To further validate the predictive performance of HCFMDA for those diseases without any known related miRNA, we also implemented another type of case validation for Breast Neoplasms (BN) by removing all the known BN-related associations in HMDD v2.0. That is to say, we only utilized the known associations of other diseases except BN and adopted the indirect way to predict BN-related miRNAs. We then ranked all the 495 candidate miRNAs by their predictive scores and verified the top 50 ones according to the databases of dbDEMC, miR2Disease and HMDD v2.0. The predictive results (Table 5) indicated that all top 10 and 46 out of the top 50 prioritized miRNAs were confirmed by those databases. The achieved results indicate that HCFMDA could also be applied to predict novel miRNAs for those isolated diseases.

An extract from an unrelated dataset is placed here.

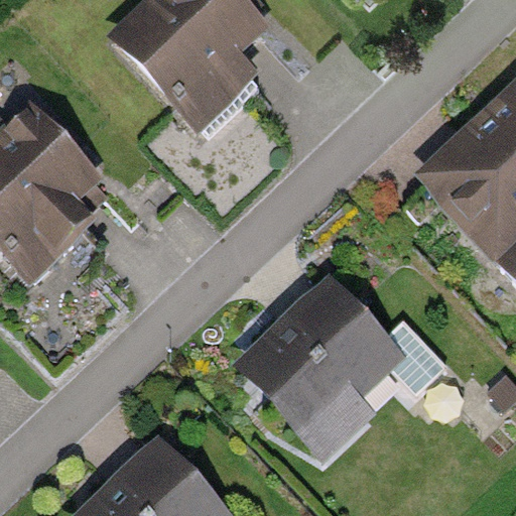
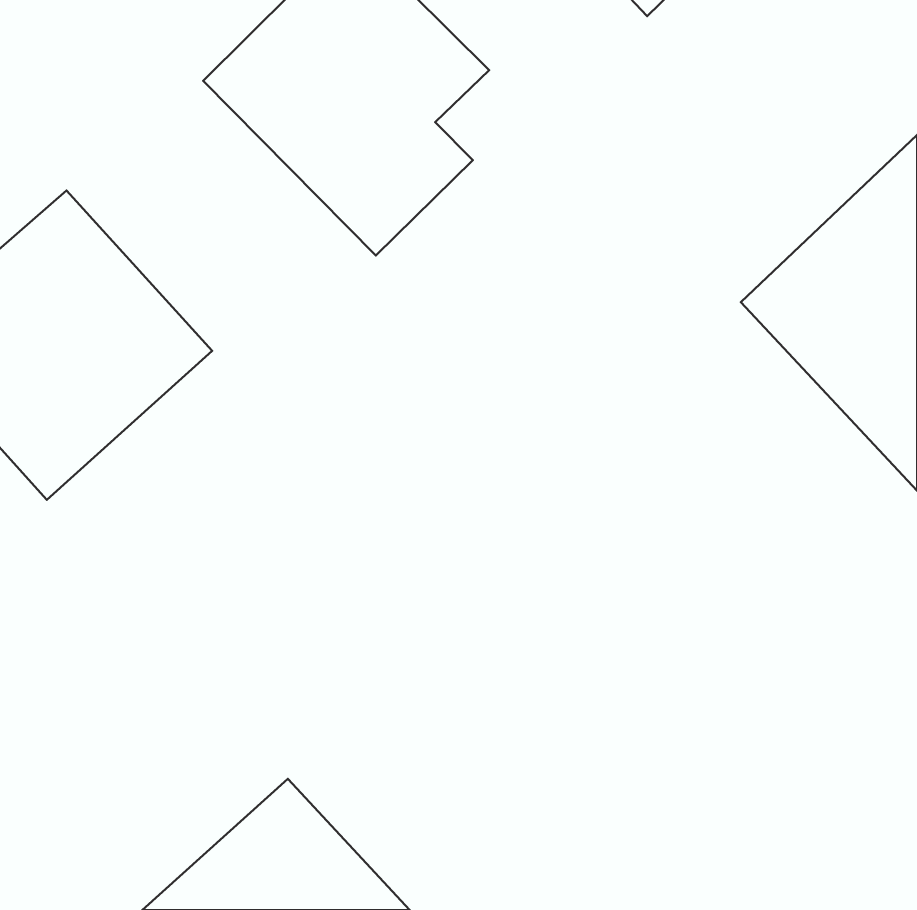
building: [236,270,427,462] -> none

Table 5 Predictive results of the top 50 prioritized miRNAs related to BN through removing all known BN-related miRNAs in HMDD V2.0 database
Full size table

Discussion

Identification of novel disease-related miRNAs is beneficial for understanding disease pathogenesis at the molecular level, and developing effective disease diagnostic biomarkers and therapeutic tools. In this work, we proposed an efficient computational framework, HCFMDA, to improve the predictive performance of MDAs by integrating heterogeneous information: miRNA functional similarity, disease semantic similarity, known MDA networks, Gaussian kernel similarity of miRNAs and diseases. HCFMDA employs not only traditional disease-based and miRNA-based associations, but also associations from other ‘not-so-similar’ diseases and miRNAs to smooth the predictions. We then implemented LOOCV and two types of case validations over four important human cancers. The achieved results demonstrate that HCFMDA is indeed robust against data sparsity, which is better than other five state-of-the-art models, i.e., HGIMDA, WBSMDA, EGBMMDA, PRMDA, and DRMDA.

Conclusions

The excellent performance of HCFMDA mainly attributes to the following aspects. First, many kinds of heterogeneous data including miRNA functional similarity, disease semantic similarity, and known MDAs were integrated into our model, which contains highly discriminative information. Second, by fusing three kinds of similar associations including disease-based associations, miRNA-based associations, and other ‘not-so-similar’ diseases and miRNAs associations our model could fully mine and capture the intrinsic associations between miRNAs and diseases even if the MDA matrix is very sparse. Although some favorable results have been made, there still exists several limitations in HCFMDA. First, there are only 5430 known MDAs among 383 diseases and 495 miRNAs, and therefore the corresponding MDA matrix is very sparse and needs to be further enriched. Second, although we have integrated some heterogeneous data into our model, there is still room for improving the performance of HCFMDA by integrating more effective data sources which could provide more useful information for predicting MDAs. Moreover, we will improve the efficiency of our model by introducing graph-based recommendation filtering algorithms in the future.